While blockbusters usually have one big showdown in the climax, the action-adventure movie throws in small action pieces in between its attention-grabbing introduction and boss battle finish, so there’s a variety of moments to occupy your attention. Here, Kong smashing a Huey Helicopter looks as slick as Conrad slicing through an ugly cousin of the Pterodactyl in the middle of a smoke bomb.

These moments happen against a convincing backdrop created from exotic locations in Vietnam, Hawaii, and Australia, so the Skull Island looks distinctive from other movies. 

This detailing is also applied to the rest of the movie. The period is set in the early ’70s when NASA’s Landsat was taking satellite pictures, which gives the expedition a credible enough basis. The movie is littered with period nods like a Nixon bobblehead and Vietnam helicopter pilot helmets.

Vogt-Roberts does well in utilizing these elements to make a story that’s essentially just getting from point A to point B interesting. Camerawork and cinematography provide vivid imagery.

While all of this makes Kong: Skull Island a fully realized world and an action-adventure that has enough dumb fun to entertain the audiences, there’s nothing more to expect from this blockbuster.

King Kong is physically altered to have human-like features (he’s bipedal in this reboot). If you prefer the old design he’ll look like a hairy Neanderthal walking around in an island that looks disproportionately small for his size yet somehow has plenty of room for MUTOs, including giant ants.

Illogical is not something that you would brand a movie that has a 100 foot ape in it. However, underneath all that expensive visuals is really just a B-movie action adventure with all its cliches. This includes the expedition gone wrong, stereotypical characters suddenly becoming stupid and contrived plot points to make way for action.

While the movie deserves kudos for casting a diverse crop of actors, there are too many characters that they end up as poorly defined bugs to step on. The cast has nothing much to do but stand around at the right spot for the cameras, spew some inane dialogue, and react to stuff. The locals are used as silent props. John C. Reilly manages to liven things up, but it’s too little and too late.

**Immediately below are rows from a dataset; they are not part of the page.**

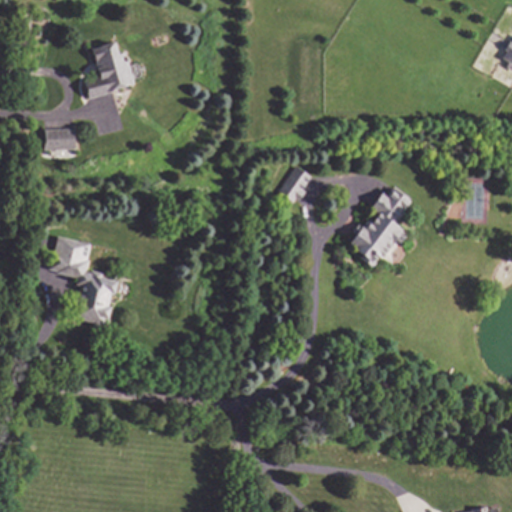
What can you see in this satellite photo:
building: (105, 72)
road: (71, 92)
building: (54, 140)
building: (294, 187)
building: (376, 229)
building: (79, 282)
road: (49, 303)
road: (309, 330)
road: (118, 396)
road: (301, 469)
road: (276, 488)
building: (371, 512)
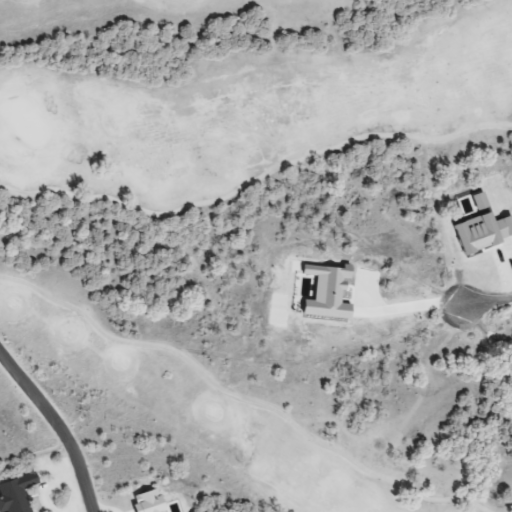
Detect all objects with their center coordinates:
park: (256, 256)
road: (483, 302)
road: (496, 331)
road: (58, 426)
building: (145, 502)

In the end, it’s clear that this reboot is done to update the visual effects of a money-making monster franchise. Kong: Skull Island is big in scale and shallow in storytelling. Any of the allegorical elements of the original aren’t here and probably won’t ever be in future reiterations.

Still, the one part action-adventure/one part origins story is a satisfying blockbuster if you don’t expect anything past its visual effects. It’s a creature feature plain and simple.

Kong: Skull Island

6

Kong: Skull Island is a typical yet satisfying visual spectacle, no more no less.